» **Stated task**: In the forum post on black beard algae, rewrite the paragraph beginning "I'd read that H2O2" more briefly, keeping its main facts.

» **Given passage**:

=======

# BBA: Which plants can be dipped in what?



## kman (Dec 11, 2013)

I have some stubborn BBA (black beard algae) that I want GONE. I'm working on long term solutions but my understanding is this one doesn't usually go away without encouragement. (new growth will stop when the correct balance is achieved but existing clumps won't usually go away on their own)

I'd read that H2O2 and Excel dips will kill it, but of course the right concentration is needed, and some plants won't tolerate one or the other. I want it off my plants but I don't want them killed. (hardscape is easier since you can't kill it!)

So the main question is: The worst-off plants are my Anubias (Nan and Petite) and _Alternanthera reineckii 'cardinalis'_. Those two are the most heavily infested, as they're not super fast growers (to put it mildly, in the case of Anubias)_. _ I have some on my Valisneria, Crypt Parva, and a leaf or two of Java fern, but those can all be trimmed easily and they'll grow back fast enough. I'd rather not hack my Anubias to death, in particular, since they're so slow to recover.

=======

[Stored items]
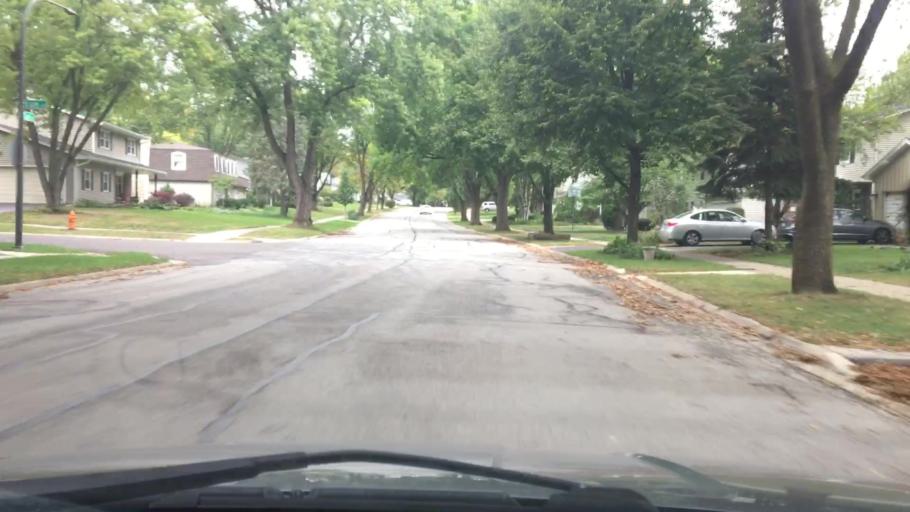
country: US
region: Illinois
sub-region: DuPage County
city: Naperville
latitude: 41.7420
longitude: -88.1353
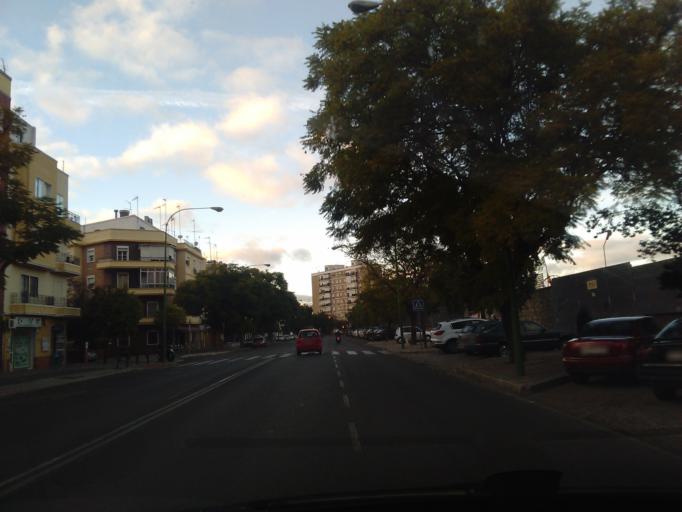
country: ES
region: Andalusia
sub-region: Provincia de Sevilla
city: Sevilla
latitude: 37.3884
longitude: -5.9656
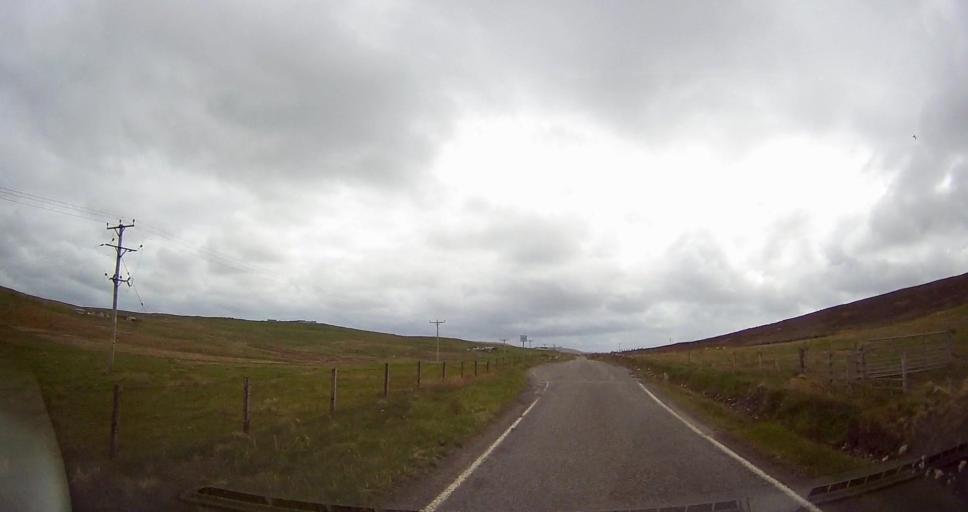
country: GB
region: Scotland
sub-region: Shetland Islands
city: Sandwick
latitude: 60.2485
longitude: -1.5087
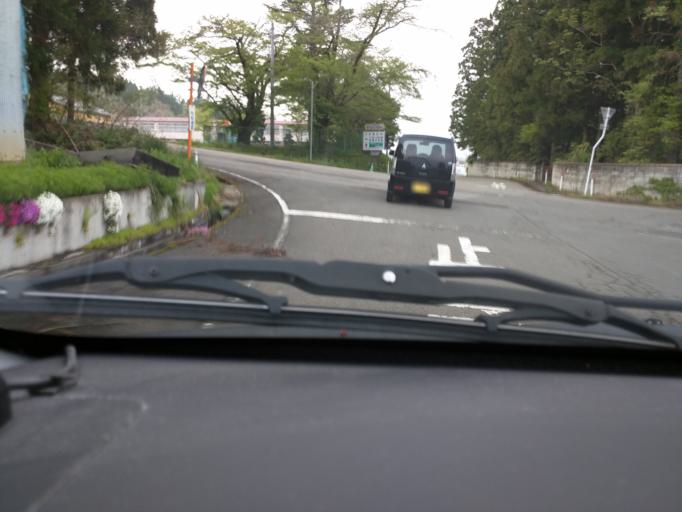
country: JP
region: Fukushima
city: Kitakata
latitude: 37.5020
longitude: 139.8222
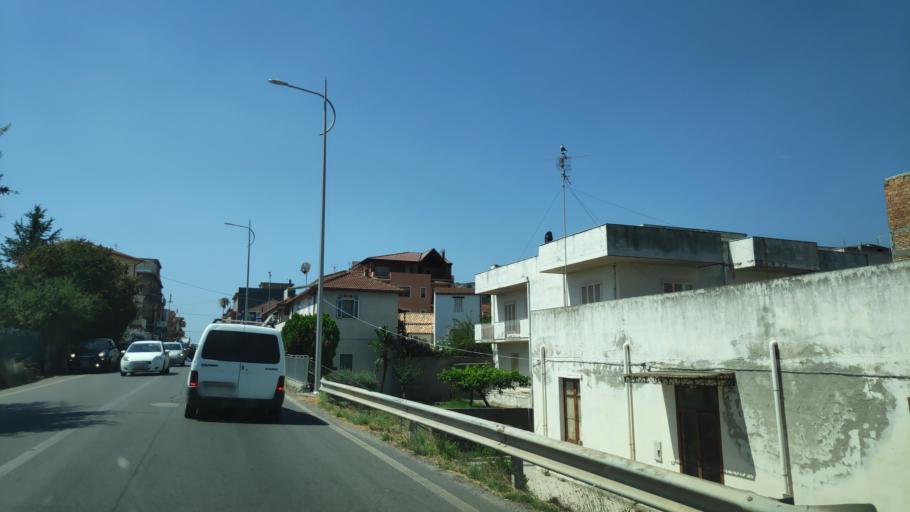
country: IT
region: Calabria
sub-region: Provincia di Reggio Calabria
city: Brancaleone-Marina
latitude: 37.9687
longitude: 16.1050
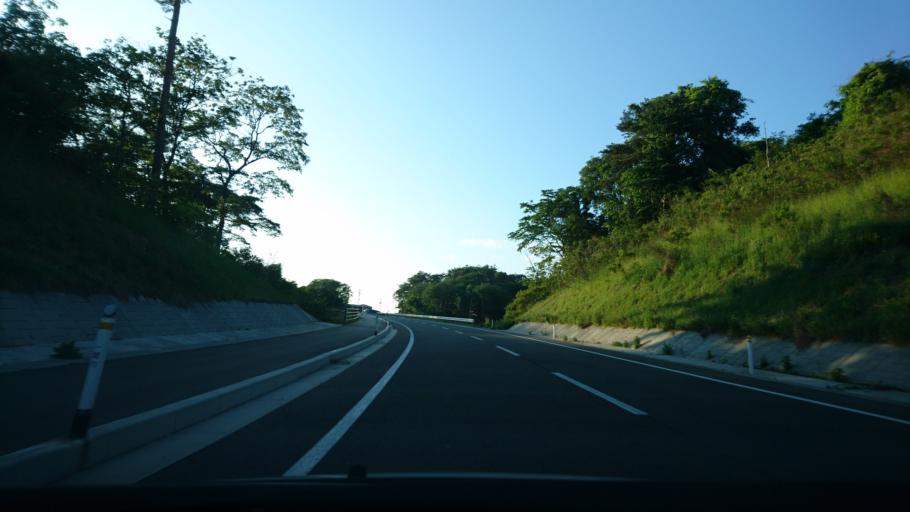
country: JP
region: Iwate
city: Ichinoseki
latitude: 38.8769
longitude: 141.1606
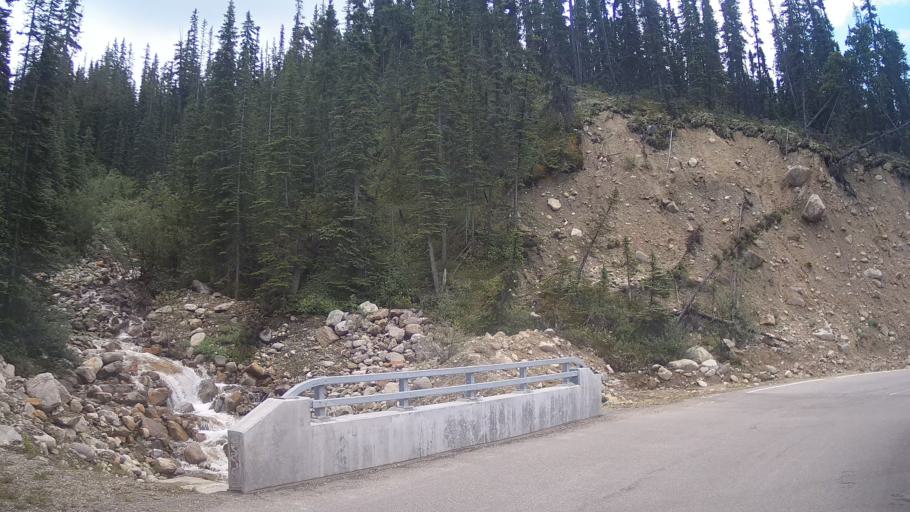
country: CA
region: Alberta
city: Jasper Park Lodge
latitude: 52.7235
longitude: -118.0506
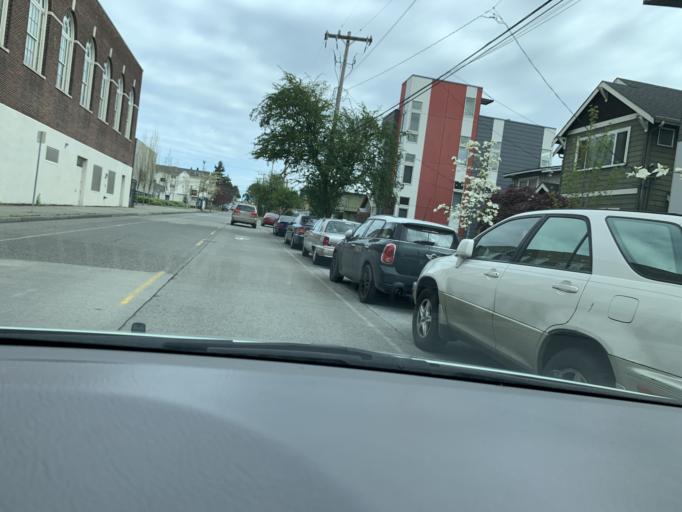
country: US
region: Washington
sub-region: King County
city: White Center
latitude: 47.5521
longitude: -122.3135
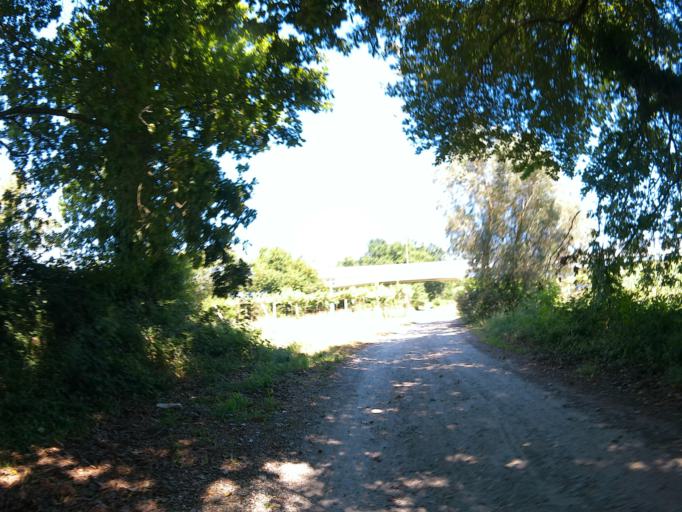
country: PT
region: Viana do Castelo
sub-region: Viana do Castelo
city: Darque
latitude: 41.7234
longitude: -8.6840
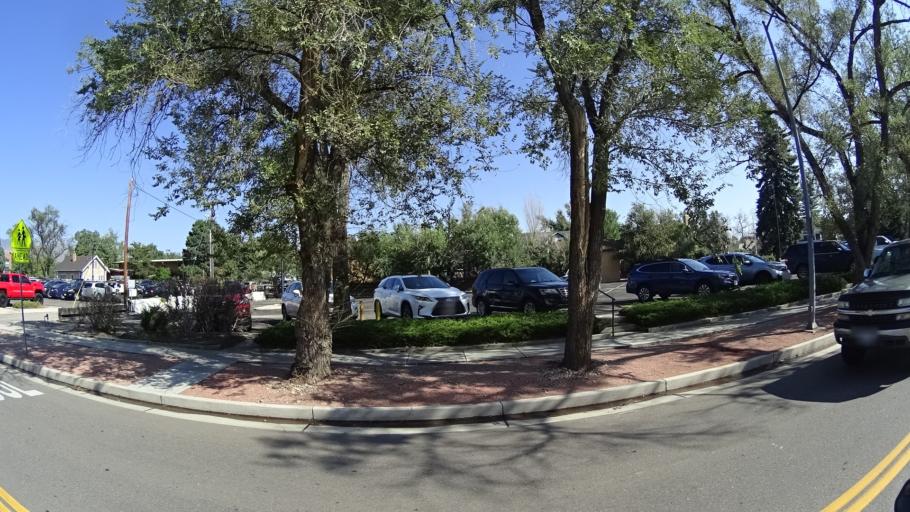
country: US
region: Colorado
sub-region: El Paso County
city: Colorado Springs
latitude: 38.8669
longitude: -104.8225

=======

» **Problem solution**: H2O2 and Excel dips reportedly kill BBA, but only at the right concentration, and some plants cannot tolerate one or the other. The goal is to remove the algae from the plants without killing them. Hardscape is easier because it cannot be killed.